TASK BRIEF: Give the text read from every item below as a JSON list of strings, one string per line and no blank lines. Leave the pictures out.

MATERIALS PROVIDED:
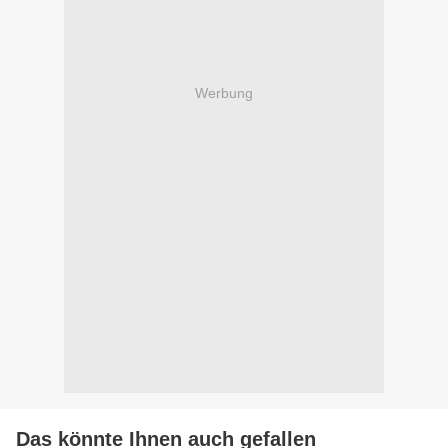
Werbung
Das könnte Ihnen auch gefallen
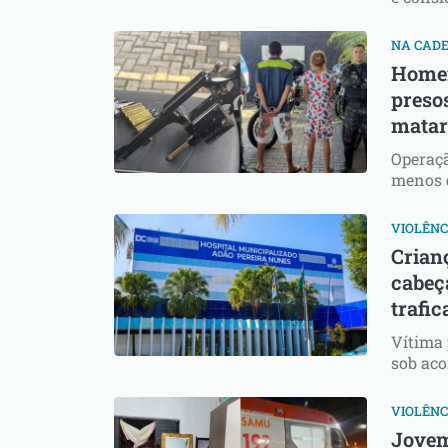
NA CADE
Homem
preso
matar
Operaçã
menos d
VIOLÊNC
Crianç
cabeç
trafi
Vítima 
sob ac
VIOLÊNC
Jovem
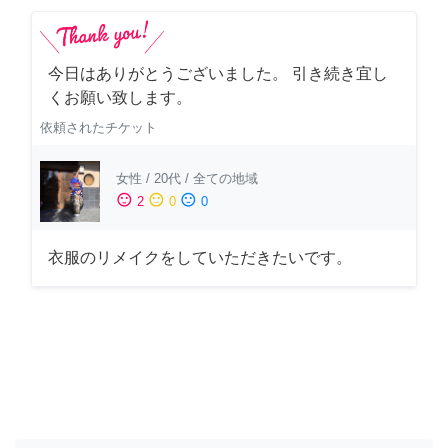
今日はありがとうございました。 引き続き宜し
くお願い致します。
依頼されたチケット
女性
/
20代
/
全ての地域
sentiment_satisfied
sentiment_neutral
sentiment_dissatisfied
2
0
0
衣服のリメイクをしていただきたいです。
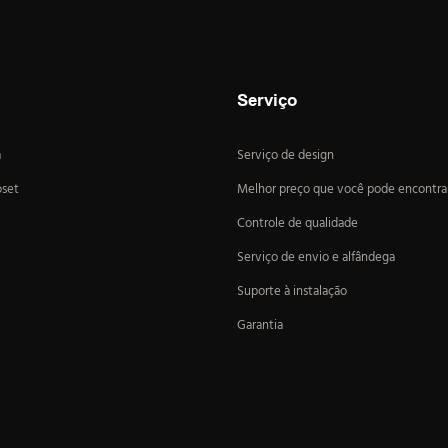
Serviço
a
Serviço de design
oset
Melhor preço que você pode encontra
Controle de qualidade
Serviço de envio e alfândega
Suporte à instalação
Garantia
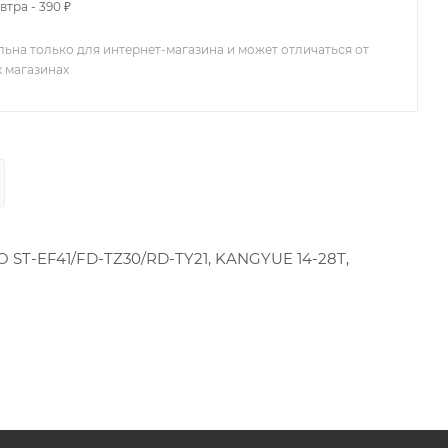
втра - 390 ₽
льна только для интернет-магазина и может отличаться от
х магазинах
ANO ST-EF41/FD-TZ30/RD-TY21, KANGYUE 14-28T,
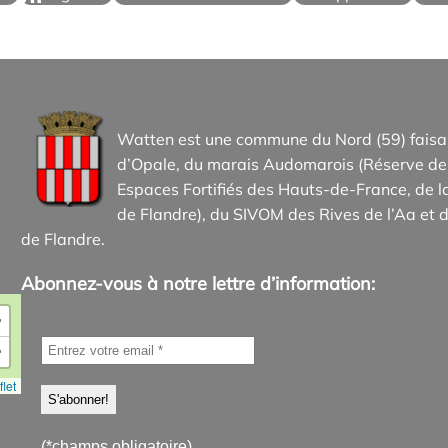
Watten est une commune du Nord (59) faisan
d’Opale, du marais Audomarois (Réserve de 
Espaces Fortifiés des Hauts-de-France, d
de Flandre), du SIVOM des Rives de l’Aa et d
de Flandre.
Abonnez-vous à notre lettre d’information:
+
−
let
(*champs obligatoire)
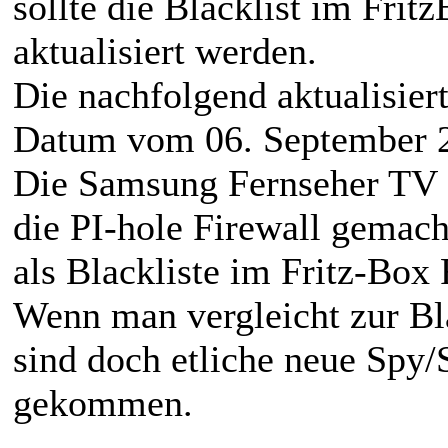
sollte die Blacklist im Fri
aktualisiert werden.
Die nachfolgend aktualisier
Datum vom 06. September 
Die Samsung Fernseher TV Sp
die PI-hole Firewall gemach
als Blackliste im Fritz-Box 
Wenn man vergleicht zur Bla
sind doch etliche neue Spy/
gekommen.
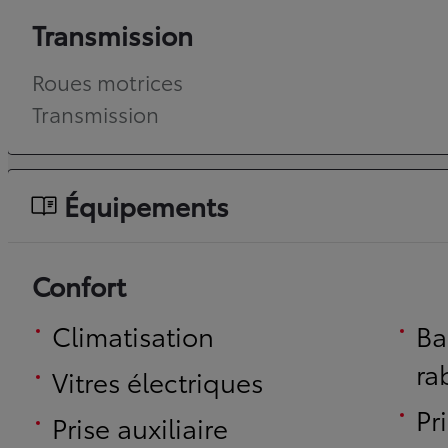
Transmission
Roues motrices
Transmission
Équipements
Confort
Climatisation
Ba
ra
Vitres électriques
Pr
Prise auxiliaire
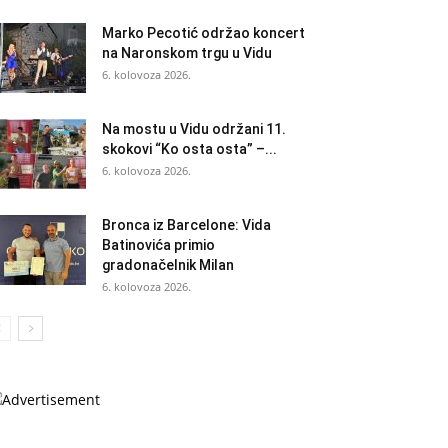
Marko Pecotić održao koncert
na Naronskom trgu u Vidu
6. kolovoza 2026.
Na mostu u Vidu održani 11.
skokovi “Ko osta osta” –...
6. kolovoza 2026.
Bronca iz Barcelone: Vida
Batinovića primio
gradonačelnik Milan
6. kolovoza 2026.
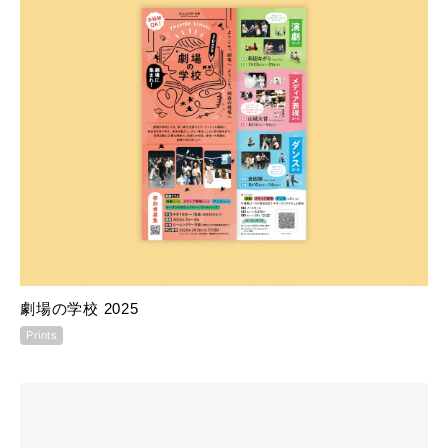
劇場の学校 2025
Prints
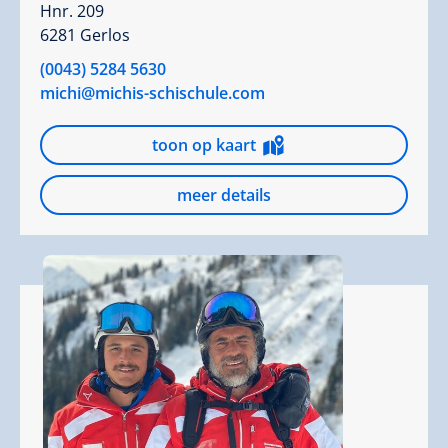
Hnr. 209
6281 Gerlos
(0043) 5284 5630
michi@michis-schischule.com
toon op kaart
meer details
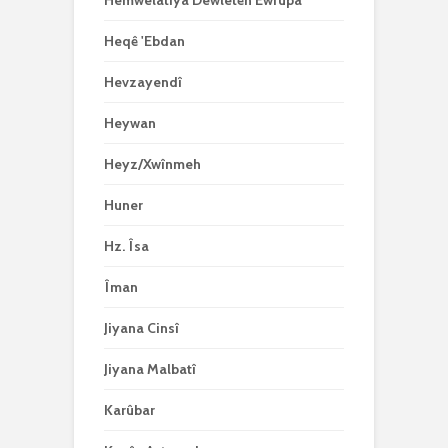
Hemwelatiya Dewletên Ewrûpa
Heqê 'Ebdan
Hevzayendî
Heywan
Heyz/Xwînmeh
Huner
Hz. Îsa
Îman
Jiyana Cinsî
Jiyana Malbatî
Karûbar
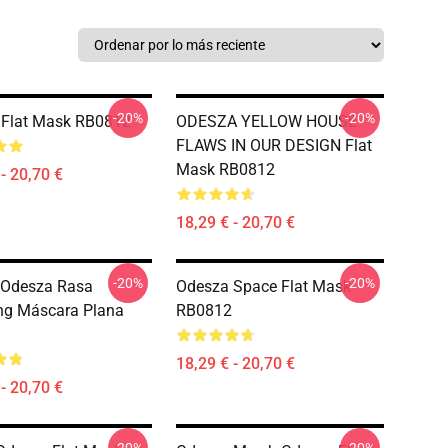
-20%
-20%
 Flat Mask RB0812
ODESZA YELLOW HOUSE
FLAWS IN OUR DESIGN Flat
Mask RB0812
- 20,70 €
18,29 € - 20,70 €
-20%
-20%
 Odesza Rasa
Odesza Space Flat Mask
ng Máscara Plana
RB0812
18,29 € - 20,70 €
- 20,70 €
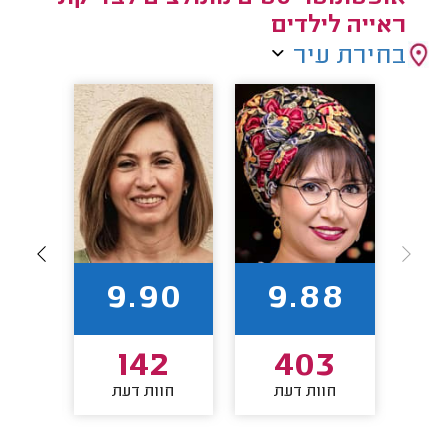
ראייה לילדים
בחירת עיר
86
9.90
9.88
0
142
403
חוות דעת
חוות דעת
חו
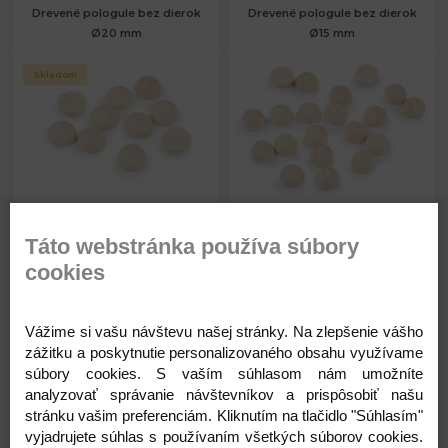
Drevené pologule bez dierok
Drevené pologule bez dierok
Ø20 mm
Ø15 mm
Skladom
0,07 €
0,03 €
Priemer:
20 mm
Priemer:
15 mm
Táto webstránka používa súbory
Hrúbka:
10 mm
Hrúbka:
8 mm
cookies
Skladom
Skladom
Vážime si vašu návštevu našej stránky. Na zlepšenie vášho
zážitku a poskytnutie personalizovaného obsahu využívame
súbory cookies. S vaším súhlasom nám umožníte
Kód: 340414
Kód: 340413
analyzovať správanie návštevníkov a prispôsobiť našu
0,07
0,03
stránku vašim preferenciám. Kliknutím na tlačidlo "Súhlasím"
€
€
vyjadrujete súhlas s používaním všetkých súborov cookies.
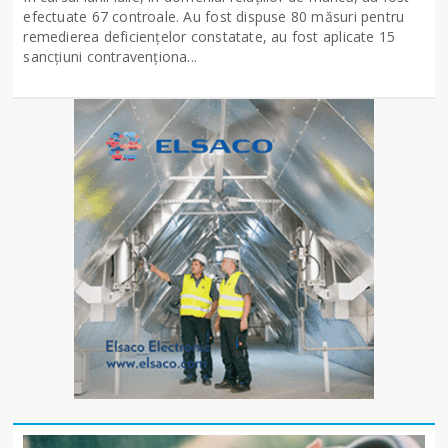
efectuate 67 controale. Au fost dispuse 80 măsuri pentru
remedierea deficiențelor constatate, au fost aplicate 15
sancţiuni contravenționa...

RESULT BELOW:
[
  "Werbung",
  "Das könnte Ihnen auch gefallen",
  "NA CADE",
  "Homem",
  "preso",
  "matar",
  "Operaçã",
  "menos d",
  "VIOLÊNC",
  "Crianç",
  "cabeç",
  "trafi",
  "Vítima ",
  "sob ac",
  "VIOLÊNC",
  "Jovem",
  "今日はありがとうございました。 引き続き宜し",
  "くお願い致します。",
  "依頼されたチケット",
  "女性",
  "/",
  "20代",
  "/",
  "全ての地域",
  "sentiment_satisfied",
  "sentiment_neutral",
  "sentiment_dissatisfied",
  "2",
  "0",
  "0",
  "衣服のリメイクをしていただきたいです。",
  "Serviço",
  "a",
  "Serviço de design",
  "oset",
  "Melhor preço que você pode encontra",
  "Controle de qualidade",
  "Serviço de envio e alfândega",
  "Suporte à instalação",
  "Garantia",
  "втра - 390 ₽",
  "льна только для интернет-магазина и может отличаться от",
  "х магазинах",
  "ANO ST-EF41/FD-TZ30/RD-TY21, KANGYUE 14-28T,",
  "Watten est une commune du Nord (59) faisan",
  "d’Opale, du marais Audomarois (Réserve de ",
  "Espaces Fortifiés des Hauts-de-France, d",
  "de Flandre), du SIVOM des Rives de l’Aa et d",
  "de Flandre.",
  "Abonnez-vous à notre lettre d’information:",
  "+",
  "−",
  "let",
  "(*champs obligatoire)",
  "sollte die Blacklist im Fri",
  "aktualisiert werden.",
  "Die nachfolgend aktualisier",
  "Datum vom 06. September ",
  "Die Samsung Fernseher TV Sp",
  "die PI-hole Firewall gemach",
  "als Blackliste im Fritz-Box ",
  "Wenn man vergleicht zur Bla",
  "sind doch etliche neue Spy/",
  "gekommen.",
  "Transmission",
  "Roues motrices",
  "Transmission",
  "Équipements",
  "Confort",
  "Climatisation",
  "Ba",
  "ra",
  "Vitres électriques",
  "Pr",
  "Prise auxiliaire",
  "Marko Pecotić održao koncert",
  "na Naronskom trgu u Vidu",
  "6. kolovoza 2026.",
  "Na mostu u Vidu održani 11.",
  "skokovi “Ko osta osta” –...",
  "6. kolovoza 2026.",
  "Bronca iz Barcelone: Vida",
  "Batinovića primio",
  "gradonačelnik Milan",
  "6. kolovoza 2026.",
  "劇場の学校 2025",
  "Prints",
  "Hnr. 209",
  "6281 Gerlos",
  "(0043) 5284 5630",
  "michi@michis-schischule.com",
  "toon op kaart",
  "meer details",
  "Hemwelatiya Dewletên Ewrûpa",
  "Heqê 'Ebdan",
  "Hevzayendî",
  "Heywan",
  "Heyz/Xwînmeh",
  "Huner",
  "Hz. Îsa",
  "Îman",
  "Jiyana Cinsî",
  "Jiyana Malbatî",
  "Karûbar",
  "-20%",
  "-20%",
  " Flat Mask RB0812",
  "ODESZA YELLOW HOUSE",
  "FLAWS IN OUR DESIGN Flat",
  "Mask RB0812",
  "- 20,70 €",
  "18,29 € - 20,70 €",
  "-20%",
  "-20%",
  " Odesza Rasa",
  "Odesza Space Flat Mask",
  "ng Máscara Plana",
  "RB0812",
  "18,29 € - 20,70 €",
  "- 20,70 €",
  "ראייה לילדים",
  "בחירת עיר",
  "86",
  "9.90",
  "9.88",
  "0",
  "142",
  "403",
  "חוות דעת",
  "חוות דעת",
  "חו",
  "Drevené pologule bez dierok",
  "Drevené pologule bez dierok",
  "Ø20 mm",
  "Ø15 mm",
  "Skladom",
  "0,07 €",
  "0,03 €",
  "Priemer:",
  "20 mm",
  "Priemer:",
  "15 mm",
  "Táto webstránka používa súbory",
  "Hrúbka:",
  "10 mm",
  "Hrúbka:",
  "8 mm",
  "cookies",
  "Skladom",
  "Skladom",
  "Vážime si vašu návštevu našej stránky. Na zlepšenie vášho",
  "zážitku a poskytnutie personalizovaného obsahu využívame",
  "súbory cookies. S vaším súhlasom nám umožníte",
  "Kód: 340414",
  "Kód: 340413",
  "analyzovať správanie návštevníkov a prispôsobiť našu",
  "0,07",
  "0,03",
  "stránku vašim preferenciám. Kliknutím na tlačidlo \"Súhlasím\"",
  "€",
  "€",
  "vyjadrujete súhlas s používaním všetkých súborov cookies.",
  "efectuate 67 controale. Au fost dispuse 80 măsuri pentru",
  "remedierea deficiențelor constatate, au fost aplicate 15",
  "sancţiuni contravenționa..."
]